Скурлатов В.И. Философско-политический дневник Поэт о поэте - к переводу Екклезиаст, 12
Поэт о поэте - к переводу Екклезиаст, 12
Просматривая френд-ленту, наткнулся в Живом Журнале уфимского поэта Владимира Глинского (dzecko) на интересный пост о поэте-шестидесятнике, авторе известного стихотворения «Памяти Пастернака» Германе Борисовиче Плисецком (17 мая 1931, Москва - 2 декабря 1992). Как сообщает сайт «Искусство России», Владимир Глинский родился 8 августа 1967 года в Целинограде (ныне Астана, Казахстан), в 1984 - 1985 годах учился в Башкирском государственном университете на факультете романо-германской филологии, в сентябре 1987 года поступил на работу художественным руководителем театрального
коллектива ДК "Юбилейный" города Уфы, учился также в Московском государственном университете на философском факультете, соредактор альманаха "Номады", печатался в альманахах "Процесс - 2" и "Остров" и в республиканских газетах "Ленинец", "Вечерняя Уфа", "Советская Башкирия". В его блоге «Частная история человечества» он говорит, что «решил я тут начать
размещать свои тексты из рубрики "Всем читать!", и первая зарисовка – как раз о творчестве Германа Плисецкого:
«От Омара Хайяма к Экклезиасту - историческая несправедливость этого заглавия /книги Г. Б. Плисецкого/ не могла оставить меня равнодушным. Что это за регрессивное движение вспять? Экклезиаст был
раньше Хайяма, значит «его и тапки». Тьфу, первенство, я имел в виду.

→ ПИСЬМЕННОЕ ЗАДАНИЕ A: Верни без изменений строки записей ниже, начиная со строки с «family: Anatidae» и до конца записей, включая обе границы.

→ ИСХОДНЫЕ ЗАПИСИ:
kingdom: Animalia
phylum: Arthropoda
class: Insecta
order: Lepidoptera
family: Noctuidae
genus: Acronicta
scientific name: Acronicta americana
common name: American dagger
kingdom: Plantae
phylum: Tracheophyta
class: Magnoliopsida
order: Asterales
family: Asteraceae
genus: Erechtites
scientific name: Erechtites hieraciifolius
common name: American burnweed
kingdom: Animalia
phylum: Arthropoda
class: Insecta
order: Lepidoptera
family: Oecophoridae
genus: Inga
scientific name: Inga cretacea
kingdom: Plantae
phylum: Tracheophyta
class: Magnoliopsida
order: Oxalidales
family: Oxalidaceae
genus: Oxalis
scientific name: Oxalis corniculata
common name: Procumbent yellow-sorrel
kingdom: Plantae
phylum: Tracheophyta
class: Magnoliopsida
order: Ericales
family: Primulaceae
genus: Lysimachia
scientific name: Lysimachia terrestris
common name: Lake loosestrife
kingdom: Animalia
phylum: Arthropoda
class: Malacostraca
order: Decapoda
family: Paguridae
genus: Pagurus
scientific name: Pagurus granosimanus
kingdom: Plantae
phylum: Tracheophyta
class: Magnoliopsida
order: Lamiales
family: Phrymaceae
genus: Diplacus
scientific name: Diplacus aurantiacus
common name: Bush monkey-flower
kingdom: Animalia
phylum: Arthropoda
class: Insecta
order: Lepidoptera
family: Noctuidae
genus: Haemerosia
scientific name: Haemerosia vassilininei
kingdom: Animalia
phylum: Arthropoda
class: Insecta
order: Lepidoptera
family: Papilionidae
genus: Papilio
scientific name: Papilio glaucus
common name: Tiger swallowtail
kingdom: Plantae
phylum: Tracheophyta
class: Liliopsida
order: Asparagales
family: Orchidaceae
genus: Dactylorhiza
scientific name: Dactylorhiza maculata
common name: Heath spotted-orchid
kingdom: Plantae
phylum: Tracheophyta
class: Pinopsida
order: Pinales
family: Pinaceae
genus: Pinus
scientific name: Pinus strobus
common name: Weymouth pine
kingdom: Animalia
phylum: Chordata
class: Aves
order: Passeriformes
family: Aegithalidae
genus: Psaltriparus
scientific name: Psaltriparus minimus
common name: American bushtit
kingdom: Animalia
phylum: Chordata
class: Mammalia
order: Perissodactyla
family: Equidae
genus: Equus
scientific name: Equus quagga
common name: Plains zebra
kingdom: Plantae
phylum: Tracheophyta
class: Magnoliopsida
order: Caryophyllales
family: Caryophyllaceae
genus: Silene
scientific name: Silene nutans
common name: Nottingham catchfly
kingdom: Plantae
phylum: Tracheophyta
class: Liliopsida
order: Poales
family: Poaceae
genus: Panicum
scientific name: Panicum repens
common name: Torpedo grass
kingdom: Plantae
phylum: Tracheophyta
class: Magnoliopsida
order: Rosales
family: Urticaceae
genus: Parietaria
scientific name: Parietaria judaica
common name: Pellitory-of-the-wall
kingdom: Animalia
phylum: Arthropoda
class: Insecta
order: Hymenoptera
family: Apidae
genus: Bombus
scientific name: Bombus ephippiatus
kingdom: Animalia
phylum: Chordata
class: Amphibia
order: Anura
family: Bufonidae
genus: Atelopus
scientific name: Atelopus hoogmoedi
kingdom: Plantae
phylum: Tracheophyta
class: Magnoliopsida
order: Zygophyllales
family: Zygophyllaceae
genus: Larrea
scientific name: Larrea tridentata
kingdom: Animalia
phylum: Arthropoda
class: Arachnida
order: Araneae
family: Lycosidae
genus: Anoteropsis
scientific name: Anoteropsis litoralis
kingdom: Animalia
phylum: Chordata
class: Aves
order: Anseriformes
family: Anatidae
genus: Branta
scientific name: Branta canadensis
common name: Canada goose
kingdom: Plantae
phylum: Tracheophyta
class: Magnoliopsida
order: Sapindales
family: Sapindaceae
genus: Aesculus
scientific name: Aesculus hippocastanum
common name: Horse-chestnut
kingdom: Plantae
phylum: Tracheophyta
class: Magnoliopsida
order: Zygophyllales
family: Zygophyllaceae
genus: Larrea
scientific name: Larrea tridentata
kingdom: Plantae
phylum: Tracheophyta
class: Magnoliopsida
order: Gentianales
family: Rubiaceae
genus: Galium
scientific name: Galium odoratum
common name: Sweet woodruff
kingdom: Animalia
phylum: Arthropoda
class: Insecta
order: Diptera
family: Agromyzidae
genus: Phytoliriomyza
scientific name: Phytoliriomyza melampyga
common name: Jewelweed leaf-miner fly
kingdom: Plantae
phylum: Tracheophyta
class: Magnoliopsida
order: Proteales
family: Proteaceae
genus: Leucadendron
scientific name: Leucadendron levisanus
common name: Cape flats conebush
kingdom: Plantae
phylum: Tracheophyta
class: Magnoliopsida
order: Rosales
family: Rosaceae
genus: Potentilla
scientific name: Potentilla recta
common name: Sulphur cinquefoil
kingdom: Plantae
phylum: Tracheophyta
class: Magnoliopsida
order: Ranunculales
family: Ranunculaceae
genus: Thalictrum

→ ПИСЬМЕННОЕ ЗАДАНИЕ B: Перепечатай целиком отрывок о поэте Германе Плисецком, приведенный выше, не меняя в нем ни единого знака.

→ ПИСЬМЕННЫЙ ОТВЕТ A:
family: Anatidae
genus: Branta
scientific name: Branta canadensis
common name: Canada goose
kingdom: Plantae
phylum: Tracheophyta
class: Magnoliopsida
order: Sapindales
family: Sapindaceae
genus: Aesculus
scientific name: Aesculus hippocastanum
common name: Horse-chestnut
kingdom: Plantae
phylum: Tracheophyta
class: Magnoliopsida
order: Zygophyllales
family: Zygophyllaceae
genus: Larrea
scientific name: Larrea tridentata
kingdom: Plantae
phylum: Tracheophyta
class: Magnoliopsida
order: Gentianales
family: Rubiaceae
genus: Galium
scientific name: Galium odoratum
common name: Sweet woodruff
kingdom: Animalia
phylum: Arthropoda
class: Insecta
order: Diptera
family: Agromyzidae
genus: Phytoliriomyza
scientific name: Phytoliriomyza melampyga
common name: Jewelweed leaf-miner fly
kingdom: Plantae
phylum: Tracheophyta
class: Magnoliopsida
order: Proteales
family: Proteaceae
genus: Leucadendron
scientific name: Leucadendron levisanus
common name: Cape flats conebush
kingdom: Plantae
phylum: Tracheophyta
class: Magnoliopsida
order: Rosales
family: Rosaceae
genus: Potentilla
scientific name: Potentilla recta
common name: Sulphur cinquefoil
kingdom: Plantae
phylum: Tracheophyta
class: Magnoliopsida
order: Ranunculales
family: Ranunculaceae
genus: Thalictrum

→ ПИСЬМЕННЫЙ ОТВЕТ B:
Скурлатов В.И. Философско-политический дневник Поэт о поэте - к переводу Екклезиаст, 12
Поэт о поэте - к переводу Екклезиаст, 12
Просматривая френд-ленту, наткнулся в Живом Журнале уфимского поэта Владимира Глинского (dzecko) на интересный пост о поэте-шестидесятнике, авторе известного стихотворения «Памяти Пастернака» Германе Борисовиче Плисецком (17 мая 1931, Москва - 2 декабря 1992). Как сообщает сайт «Искусство России», Владимир Глинский родился 8 августа 1967 года в Целинограде (ныне Астана, Казахстан), в 1984 - 1985 годах учился в Башкирском государственном университете на факультете романо-германской филологии, в сентябре 1987 года поступил на работу художественным руководителем театрального
коллектива ДК "Юбилейный" города Уфы, учился также в Московском государственном университете на философском факультете, соредактор альманаха "Номады", печатался в альманахах "Процесс - 2" и "Остров" и в республиканских газетах "Ленинец", "Вечерняя Уфа", "Советская Башкирия". В его блоге «Частная история человечества» он говорит, что «решил я тут начать
размещать свои тексты из рубрики "Всем читать!", и первая зарисовка – как раз о творчестве Германа Плисецкого:
«От Омара Хайяма к Экклезиасту - историческая несправедливость этого заглавия /книги Г. Б. Плисецкого/ не могла оставить меня равнодушным. Что это за регрессивное движение вспять? Экклезиаст был
раньше Хайяма, значит «его и тапки». Тьфу, первенство, я имел в виду.